Democrats apparently are convinced we’re a nation of tax cheats. The same people who have repeatedly claimed there is no election fraud think that large swaths of the public, especially high-income Americans and corporations, are not just avoiding taxes, which is perfectly legal, but cheating the government out of hundreds of billions of dollars in federal income tax obligations.

Hence the Inflation Reduction Act’s (IRA) windfall handout to the Internal Revenue Service (IRS). But the law’s provisions raise some important questions.

The focus so far has been on how many new employees the IRS will hire: apparently there will be 87,000 of them. They will work in a range of agency positions, but the one getting the most attention are the new enforcement hires.

But perhaps a more important question is whom the IRS will hire.

Remember Lois Lerner? She’s the former IRS official and “central figure in a scandal that erupted over whether the tax agency improperly targeted conservative political groups,” as Politico put it at the time.


In 2013 she was caught impeding and stonewalling conservative and Tea Party groups’ applications for non-profit status. She initially blamed IRS employees operating in the states, but it soon became clear she was the ringleader.

When called before Congress in March 2014, she pleaded the Fifth Amendment to avoid incriminating herself. The Obama administration’s Department of Justice (DOJ) unsurprisingly decided not to prosecute her, and she was allowed to retire with her benefits intact.

But that’s not all. Politico reported in 2015: “Last June, more than a year into the investigation, the IRS announced it lost two years’ worth of Lerner’s emails in a 2011 computer crash. The agency said the emails were not recoverable because it had recycled her hard drive and written over relevant backup tapes.”

It seems like a whole lot of important emails have been conveniently lost during Democratic administrations when potential criminal investigations of Democrats arise.

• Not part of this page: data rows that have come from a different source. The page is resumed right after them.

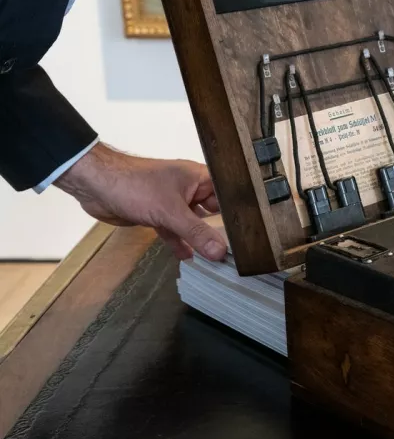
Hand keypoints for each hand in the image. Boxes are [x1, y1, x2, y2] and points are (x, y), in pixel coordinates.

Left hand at [55, 143, 227, 260]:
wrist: (94, 184)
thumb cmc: (135, 185)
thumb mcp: (170, 211)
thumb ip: (196, 233)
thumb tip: (220, 252)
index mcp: (199, 178)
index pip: (228, 196)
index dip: (241, 214)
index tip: (253, 236)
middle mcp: (190, 189)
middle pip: (213, 212)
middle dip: (222, 230)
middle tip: (239, 253)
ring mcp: (173, 202)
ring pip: (193, 223)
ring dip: (201, 240)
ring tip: (218, 260)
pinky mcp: (158, 214)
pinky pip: (175, 231)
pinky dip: (180, 243)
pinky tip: (190, 258)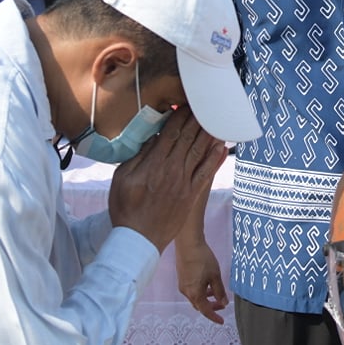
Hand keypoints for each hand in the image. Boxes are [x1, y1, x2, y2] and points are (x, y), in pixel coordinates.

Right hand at [107, 107, 226, 249]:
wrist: (138, 240)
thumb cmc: (125, 209)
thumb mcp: (121, 179)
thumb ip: (137, 158)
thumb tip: (150, 139)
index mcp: (153, 164)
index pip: (170, 133)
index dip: (179, 116)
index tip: (185, 104)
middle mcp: (172, 170)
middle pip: (187, 138)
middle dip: (196, 120)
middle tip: (204, 105)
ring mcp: (184, 183)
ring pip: (199, 152)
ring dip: (208, 134)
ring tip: (216, 118)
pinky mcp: (191, 195)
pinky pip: (206, 173)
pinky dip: (215, 159)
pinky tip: (222, 146)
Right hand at [175, 237, 228, 323]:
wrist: (188, 243)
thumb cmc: (202, 259)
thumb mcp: (215, 276)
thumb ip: (219, 291)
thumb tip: (224, 303)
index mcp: (195, 293)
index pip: (205, 310)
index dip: (214, 316)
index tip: (221, 321)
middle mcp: (186, 292)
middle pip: (199, 305)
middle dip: (211, 307)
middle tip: (222, 304)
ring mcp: (182, 284)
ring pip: (195, 297)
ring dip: (206, 298)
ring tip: (215, 292)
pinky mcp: (181, 277)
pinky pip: (191, 290)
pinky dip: (200, 291)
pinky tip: (207, 283)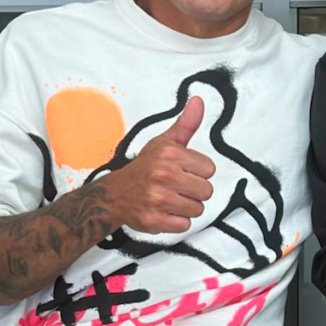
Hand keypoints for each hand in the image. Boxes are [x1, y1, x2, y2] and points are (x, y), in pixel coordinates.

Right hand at [104, 96, 214, 233]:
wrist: (115, 193)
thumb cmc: (146, 167)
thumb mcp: (165, 142)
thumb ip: (186, 124)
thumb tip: (199, 100)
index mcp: (169, 154)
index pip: (209, 169)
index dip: (198, 171)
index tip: (183, 170)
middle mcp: (163, 175)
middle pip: (207, 191)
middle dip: (194, 190)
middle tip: (177, 186)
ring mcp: (157, 199)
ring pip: (197, 209)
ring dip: (186, 206)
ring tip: (170, 198)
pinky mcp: (154, 220)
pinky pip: (184, 225)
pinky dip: (176, 221)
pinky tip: (164, 211)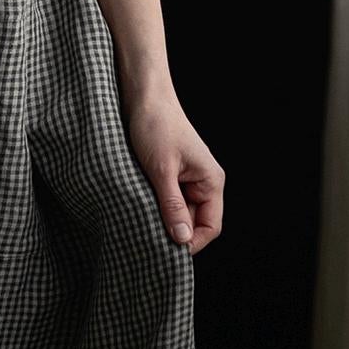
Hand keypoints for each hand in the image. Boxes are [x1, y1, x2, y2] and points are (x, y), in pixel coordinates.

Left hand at [122, 90, 223, 253]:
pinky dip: (154, 207)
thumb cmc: (155, 127)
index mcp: (211, 181)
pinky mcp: (171, 175)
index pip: (211, 227)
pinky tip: (137, 207)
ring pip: (178, 213)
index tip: (165, 252)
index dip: (191, 243)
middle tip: (146, 240)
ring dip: (161, 219)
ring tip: (140, 221)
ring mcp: (188, 180)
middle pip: (194, 223)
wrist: (143, 97)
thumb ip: (171, 205)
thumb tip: (181, 239)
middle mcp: (204, 183)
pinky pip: (167, 201)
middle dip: (173, 232)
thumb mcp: (161, 170)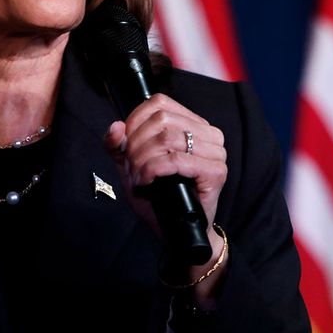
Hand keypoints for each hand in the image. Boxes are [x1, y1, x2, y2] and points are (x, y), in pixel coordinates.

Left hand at [102, 94, 226, 240]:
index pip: (159, 103)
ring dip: (143, 160)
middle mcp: (209, 133)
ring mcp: (216, 152)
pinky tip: (147, 181)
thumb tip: (115, 126)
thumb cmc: (158, 196)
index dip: (135, 121)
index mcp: (193, 123)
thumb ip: (118, 144)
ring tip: (138, 177)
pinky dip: (153, 170)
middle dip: (137, 144)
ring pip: (167, 139)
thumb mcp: (131, 165)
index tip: (125, 145)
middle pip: (162, 120)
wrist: (176, 230)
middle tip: (131, 167)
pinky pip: (176, 160)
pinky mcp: (216, 172)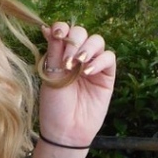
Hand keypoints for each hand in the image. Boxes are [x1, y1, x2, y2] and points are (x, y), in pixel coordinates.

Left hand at [37, 21, 116, 148]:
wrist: (65, 130)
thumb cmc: (54, 105)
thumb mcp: (51, 76)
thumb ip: (54, 51)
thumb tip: (49, 27)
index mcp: (60, 56)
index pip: (64, 32)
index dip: (62, 28)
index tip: (55, 33)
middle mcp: (77, 57)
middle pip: (82, 33)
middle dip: (74, 41)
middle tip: (67, 59)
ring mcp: (93, 65)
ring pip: (97, 41)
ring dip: (88, 48)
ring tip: (78, 64)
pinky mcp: (107, 76)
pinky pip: (109, 58)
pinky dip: (100, 61)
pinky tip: (89, 72)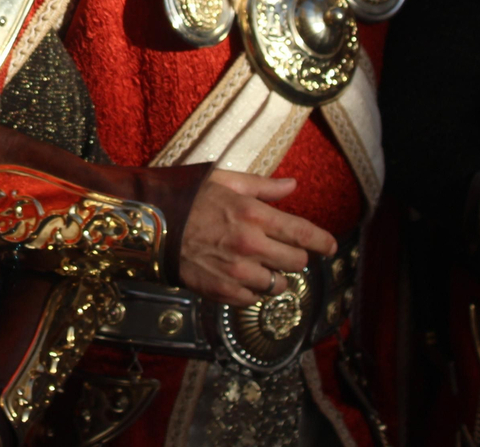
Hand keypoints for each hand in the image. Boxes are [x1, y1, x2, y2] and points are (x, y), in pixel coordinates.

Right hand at [178, 169, 336, 305]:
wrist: (148, 225)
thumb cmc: (184, 197)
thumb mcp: (222, 180)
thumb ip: (261, 186)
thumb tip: (292, 185)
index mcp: (253, 214)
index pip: (303, 233)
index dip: (323, 242)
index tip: (331, 246)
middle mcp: (251, 245)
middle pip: (296, 262)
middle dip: (295, 256)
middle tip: (283, 250)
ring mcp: (237, 272)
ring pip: (277, 285)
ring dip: (275, 276)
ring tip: (261, 266)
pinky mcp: (221, 291)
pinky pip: (253, 299)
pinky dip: (252, 291)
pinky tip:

Was the Lerner scandal an isolated occurrence? Emily Brooks of The Hill recently reported on all the incidents that have led Republicans to distrust the FBI, including the FBI’s Lisa Page and Peter Strzok’s efforts to undermine President Trump and another FBI agent’s lies to the FISA Court.

Given that the IRS and FBI, and perhaps the DOJ, seem to have had a number of high-ranking officials who were actively seeking to undermine conservatives and their organizations, conservatives have every reason to be skeptical of thousands of new IRS hires.

President Biden and virtually every Democrat who voted for the IRA said the new IRS agents will only target tax filers with incomes above $400,000. But the Congressional Budget Office (CBO) begs to differ.

The CBO has recently released a letter to Sen. Mike Crapo (R-Idaho) estimating that some $20 billion of the projected revenue increase will come from people making under $400,000. Even Treasury Secretary Janet Yellen is hedging her statements.

But there may also be a political purpose for hiring all the new IRS enforcement agents.

The fact is the tax code has grown so large and complex, especially for large corporations, that IRS agents with a vendetta could accuse, or at least insinuate, that individuals or companies had violated the tax code when they had done nothing wrong.

One way Washington makes life difficult for individuals and companies is its power to investigate, especially political enemies and those who haven’t paid homage to the party in power. The IRS enforcement windfall opens the door for countless investigations that may or may not be about real tax evasion.

While the IRS occasionally finds wealthy individuals and large corporations that cheated on their taxes, the real threat to most people from the IRS’s enforcement expansion is the fear of being accused of being a tax cheat. Everyone will remember the accusation; few will recall the vindication.

And few of the accusers will ever be held accountable. Just ask Lois Lerner.